## Consigne
Modifie l'extrait sur le Tasse : recopie le passage allant de « Si dans ses » jusqu'à « sur ses disgrâces. » en y remplaçant « cardinaux » par « évêques ».

## Extrait
•••

Trois ans avant sa mort, en 1592, il dira : « Je ne veux plus ni servir, ni composer, ni vivre à la mode d’autrui, ni faire ou souffrir quoi que ce soit qui me déplaise. Ce qu’il me faut, c’est l’honneur dans le plaisir et le plaisir dans l’honneur... » Il l’avait dit et redit: Onor piacevole e piacere onorato, telle fut en tout temps sa devise.

Il eut dès sa jeunesse la manie des grandeurs : « Il n’y a pas de baron ni de ministre du duc, pour haut placé qu’il soit, qui me trouve disposé à lui porter respect, et notre grandissime lui-même, le Montecatino, s’apercevant de ma morgue, s’empresse souvent de me saluer le premier, à quoi je réponds avec tant de hauteur et de gravité qu’on me prendrait pour un Espagnol. Les bonnes gens disent : D’où lui est venue tant d’arrogance? A-t-il trouvé un trésor? Depuis mon retour, je n’ai dîné que deux fois hors du logis, et encore me suis-je fait prier; en revanche, j’ai accepté sans façons la place d’honneur au haut bout de la table. J’ai fait examiner ma nativité par trois astrologues. Sans me connaître, ils ont déclaré tout d’une voix que j’étais un grand homme de lettres, et ils me promettent une très longue vie et la fortune la plus éclatante... Je tiens pour certain de devenir un grand homme, et je fais montre de mes grandeurs comme si je les possédais déjà. » Bien des années plus tard : « Je suis ambitieux, mais j’en ai le droit, car il n’y a en moi aucun défaut qui ne soit tempéré par la raison. Je ne puis vivre dans une ville où tous les nobles ne me cèdent pas la première place; j’entends tout au moins qu’ils m’autorisent à aller de pair avec eux en tout ce qui concerne les démonstrations extérieures... Je ne refuse aucun hommage, ni même les titres qui ne m’appartiennent pas, ni les suprêmes honneurs, ni les suprêmes louanges, ni les adulations démesurées : il me semble que ce serait refuser la vie. »

Si dans ses prospérités il exige qu’on lui rende de grands respects, qu’on le traite en roi, il entend dans ses malheurs que, toute affaire cessante, l’univers s’occupe de lui ; que princes et princesses, gentilshommes et bourgeois, cardinaux et souverains-pontifes s’intéressent à Torquato Tasso, s’apitoient sur ses disgrâces.

•••

## Enregistrements fournis
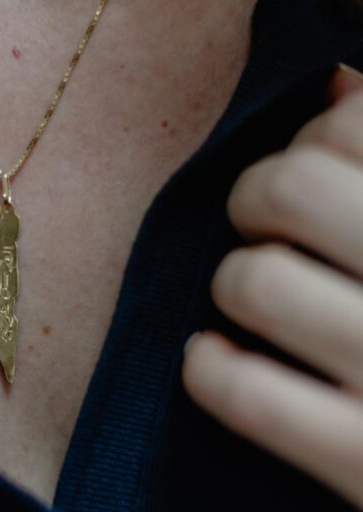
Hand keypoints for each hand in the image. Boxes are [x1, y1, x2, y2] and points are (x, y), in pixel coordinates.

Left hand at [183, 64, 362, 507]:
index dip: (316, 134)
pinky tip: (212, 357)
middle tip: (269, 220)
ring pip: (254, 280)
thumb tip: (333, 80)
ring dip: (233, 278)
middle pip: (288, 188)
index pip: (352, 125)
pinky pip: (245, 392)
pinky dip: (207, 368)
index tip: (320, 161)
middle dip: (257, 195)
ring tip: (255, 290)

•••

## Exercice réalisé
Si dans ses prospérités il exige qu’on lui rende de grands respects, qu’on le traite en roi, il entend dans ses malheurs que, toute affaire cessante, l’univers s’occupe de lui ; que princes et princesses, gentilshommes et bourgeois, évêques et souverains-pontifes s’intéressent à Torquato Tasso, s’apitoient sur ses disgrâces.